I let the idea come up, kind of think about it, play with it and give it space to come back more formed. For example, right now, I’m doing a science fiction series every Thursday where I’m on a spaceship with the nuns from my grammar school. They used to terrorize me. I knew I wanted to do a story about the nuns. I let that idea sit, then I had the idea of working with them on a team and finally, came up with the spaceship bit.
Then sometimes, there’s more immediate stories. For instance—I think this one will come out next week—Helen Zaltzman who makes the Allusionist podcast, I follow her on Twitter and she recently posted this picture of a dollhouse. This dollhouse has no furnishing and was so dirty inside. There was something about the image of this vacant dollhouse with all this dirt that I couldn’t get out of my mind.

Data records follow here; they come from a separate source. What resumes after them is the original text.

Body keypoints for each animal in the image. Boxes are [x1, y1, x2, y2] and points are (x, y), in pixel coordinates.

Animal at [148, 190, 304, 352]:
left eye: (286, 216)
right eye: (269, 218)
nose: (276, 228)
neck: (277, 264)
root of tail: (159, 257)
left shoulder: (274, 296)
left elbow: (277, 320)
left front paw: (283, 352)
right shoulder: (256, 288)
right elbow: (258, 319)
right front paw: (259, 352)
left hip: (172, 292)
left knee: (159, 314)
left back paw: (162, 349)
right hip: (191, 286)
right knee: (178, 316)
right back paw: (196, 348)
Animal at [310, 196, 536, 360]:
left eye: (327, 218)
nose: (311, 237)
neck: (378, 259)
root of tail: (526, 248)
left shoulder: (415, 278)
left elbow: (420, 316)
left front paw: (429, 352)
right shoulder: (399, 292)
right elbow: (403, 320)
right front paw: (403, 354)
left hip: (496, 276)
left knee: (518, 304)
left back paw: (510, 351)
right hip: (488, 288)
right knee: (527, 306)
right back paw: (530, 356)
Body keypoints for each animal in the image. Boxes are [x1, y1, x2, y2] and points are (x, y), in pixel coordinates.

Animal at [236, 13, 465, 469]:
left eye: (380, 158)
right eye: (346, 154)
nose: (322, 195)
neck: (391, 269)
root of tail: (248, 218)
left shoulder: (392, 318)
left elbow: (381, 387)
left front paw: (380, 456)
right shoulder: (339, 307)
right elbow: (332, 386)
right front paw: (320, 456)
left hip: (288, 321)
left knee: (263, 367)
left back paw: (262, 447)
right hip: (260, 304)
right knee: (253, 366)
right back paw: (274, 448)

I would forget about it sometimes but only for a day. Then I thought of the title "The Dirty Dollhouse" and I just really liked that. Then last weekend, I couldn’t stop thinking about this dirty dollhouse and then I was thinking about Helen. So I looked on Twitter to see what’s trending in the U.K. where Helen is from, and that led me to think about Brexit and Oxford University. And that’s the story behind where the dirty dollhouse comes from.
What’s your process for keeping a record of ideas for your stories?

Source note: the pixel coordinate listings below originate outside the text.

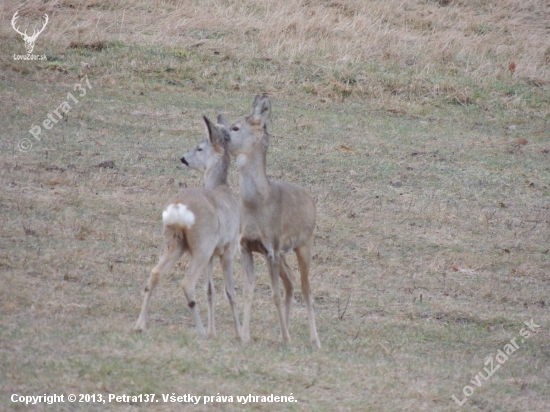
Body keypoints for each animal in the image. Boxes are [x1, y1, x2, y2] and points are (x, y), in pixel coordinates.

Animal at [134, 116, 242, 342]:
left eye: (199, 148)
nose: (183, 158)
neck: (222, 188)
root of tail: (178, 209)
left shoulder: (213, 254)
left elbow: (210, 290)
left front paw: (213, 331)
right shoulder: (228, 249)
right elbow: (230, 291)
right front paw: (240, 334)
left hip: (174, 242)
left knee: (155, 273)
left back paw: (140, 325)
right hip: (201, 245)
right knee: (187, 283)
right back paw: (200, 332)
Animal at [220, 96, 324, 348]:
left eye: (235, 127)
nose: (220, 136)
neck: (258, 204)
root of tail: (311, 200)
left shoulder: (271, 248)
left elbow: (274, 294)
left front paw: (286, 338)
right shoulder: (246, 246)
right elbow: (248, 291)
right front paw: (245, 336)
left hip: (304, 244)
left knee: (306, 288)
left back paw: (314, 340)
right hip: (284, 252)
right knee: (291, 281)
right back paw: (283, 332)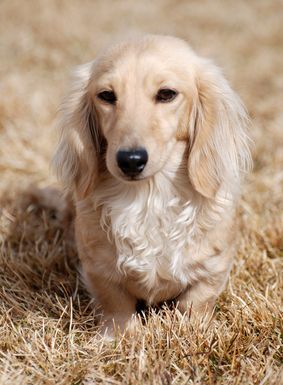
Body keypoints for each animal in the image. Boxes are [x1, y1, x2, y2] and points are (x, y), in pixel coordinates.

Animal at [53, 35, 253, 336]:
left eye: (167, 94)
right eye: (106, 95)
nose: (130, 160)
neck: (149, 197)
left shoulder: (214, 267)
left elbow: (196, 301)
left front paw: (192, 330)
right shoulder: (99, 270)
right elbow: (116, 304)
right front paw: (120, 336)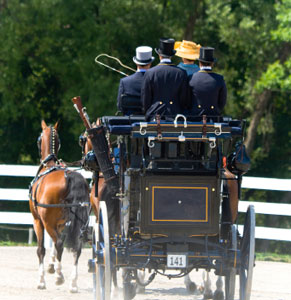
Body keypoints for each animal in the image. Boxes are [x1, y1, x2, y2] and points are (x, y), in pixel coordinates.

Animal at [29, 120, 90, 292]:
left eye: (39, 138)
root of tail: (69, 177)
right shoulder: (62, 224)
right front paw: (53, 267)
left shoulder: (38, 221)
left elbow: (41, 249)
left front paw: (42, 280)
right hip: (80, 222)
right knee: (77, 247)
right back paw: (73, 283)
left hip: (47, 222)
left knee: (59, 244)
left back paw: (59, 277)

I have pen and paper for the most part. I have a notebook in my pocket and I have a Steno pad in my backpack and a legal pad on my couch. I write down my ideas and if it’s a picture, I’ll write down the title or description.
How long does it take for you to come up with stories?

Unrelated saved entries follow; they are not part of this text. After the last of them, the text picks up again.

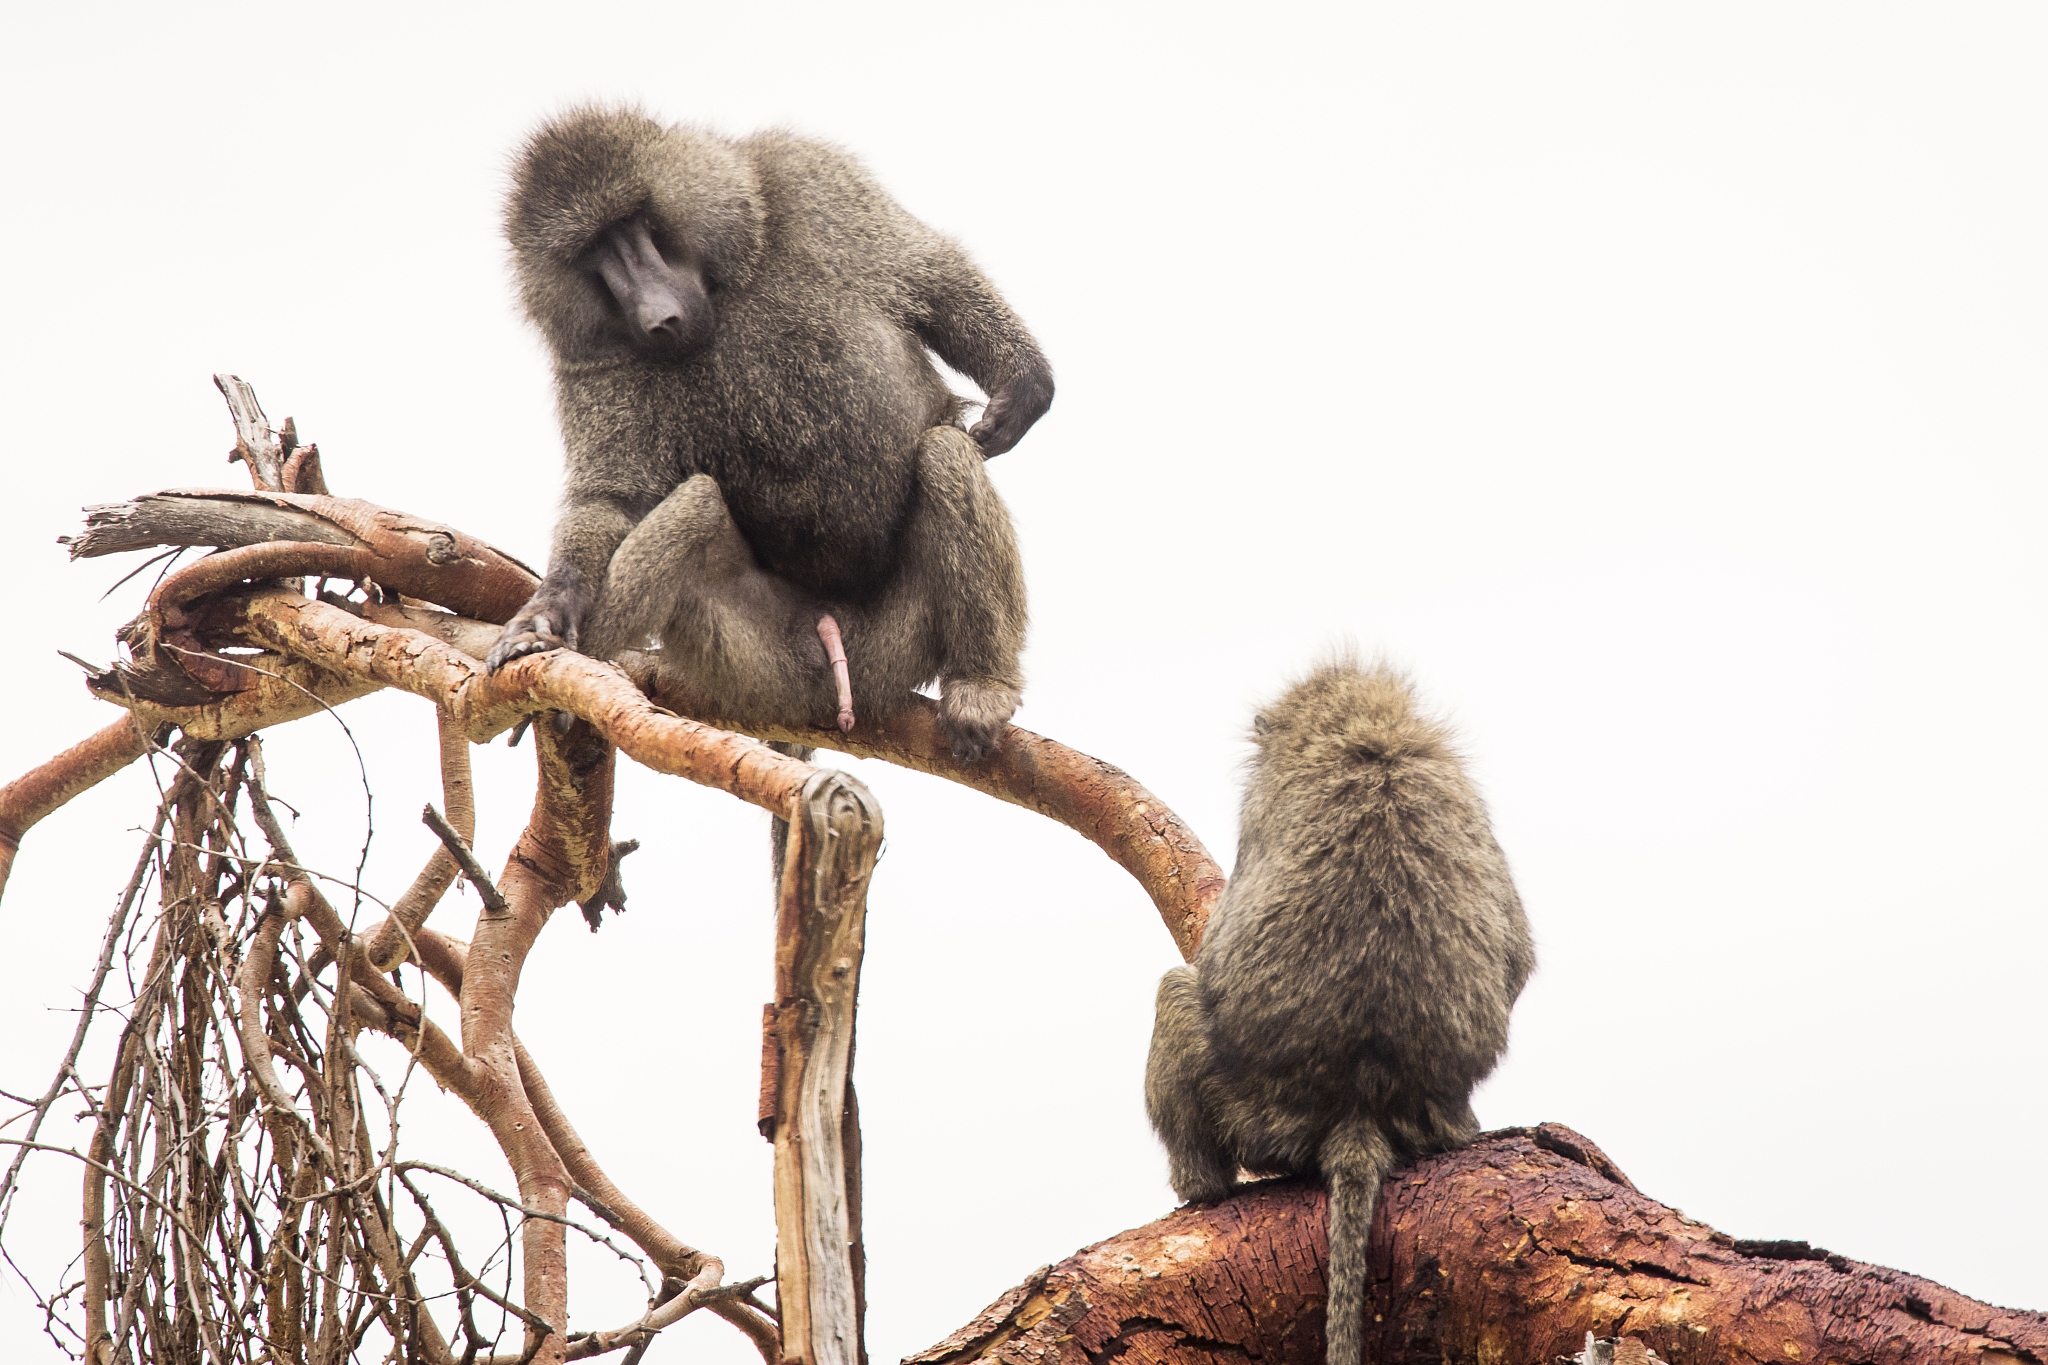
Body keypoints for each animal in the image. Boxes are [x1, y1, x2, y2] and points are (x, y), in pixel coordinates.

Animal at [483, 105, 1050, 764]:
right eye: (591, 253)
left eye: (636, 224)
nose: (659, 318)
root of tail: (829, 635)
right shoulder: (589, 362)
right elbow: (613, 499)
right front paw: (546, 613)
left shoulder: (808, 175)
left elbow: (933, 277)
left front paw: (1025, 387)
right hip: (754, 664)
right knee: (696, 505)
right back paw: (571, 682)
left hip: (900, 644)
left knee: (945, 453)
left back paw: (982, 686)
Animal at [1144, 659, 1534, 1365]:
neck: (1373, 738)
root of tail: (1358, 1105)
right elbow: (1518, 953)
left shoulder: (1263, 805)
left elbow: (1213, 960)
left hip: (1249, 1111)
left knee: (1177, 995)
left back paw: (1201, 1188)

People say it’s your imagination or your selective subconscious. I call it the "story swamp." I don’t know if it’s my brain or in the universe’s brain. Some stories sit down there and sometimes I have stay down there and dig around.
Some have to sit in the percolator for six months but others, like the dollhouse one, I couldn’t stop thinking about it. Nonetheless, I make sure to write every day for half an hour to an hour on my commute and the episodes take about a week to finish. On Thursdays, I write the outlines and the dialogues for episodes. The day after it’s recorded, I listen to the episodes and see what changes I need to make.
How has the podcast affected your day job?
I have become more productive. The podcast has helped me to focus. I’m a very anxious person. I get so much general anxiety. I have to focus on something to tune that out. The podcast is so much work. It is very encompassing of my spare time. Any time I’m not at work and I don’t have a family commitment, I have to be working on the podcast. Even if I’m at work, I ask myself, do I need to check my email again right now, or work on this other task that I need to do. It has helped me be more productive and I’ve learned that small tasks help me deal with my anxiety.
What do you do when you’re running low on creativity?
I’ll look on Twitter to see what’s trending. Also, the power of the deadline helps me push through when I’m low on creativity. That’s the secret of the podcast. Sometimes I have a couple of episodes in the bank but I have a day job, so I have to record something during the time I set aside because I don’t have any other time. The episodes need to come out. If I’m not feeling it, I remind myself that this is a podcast to put people to sleep. I have to put my perfectionism aside. That’s when the stories work. If I’m calm, the stories are more relaxed and more fun. They’re more ridiculous and absurd.
Do you listen to stories to fall asleep?
Once I started thinking about the podcast, I would listen to audiobooks, but I was always more of a person-to-person storyteller. It made me think, why isn’t there bedtime stories for grownups? I know adults want bedtime stories, why aren’t there more people out there providing it?
So what do you do then before sleep?
If I get too worked up on the future of the podcast, it can affect my sleep. I try to put myself in the listener's shoes and say, ‘OK I need to stop what I’m doing an hour before bed.’ I try to maintain a consistent routine like sit quietly, meditate, write, or I just read, usually fiction, for 45 minutes to unwind and help myself drift off.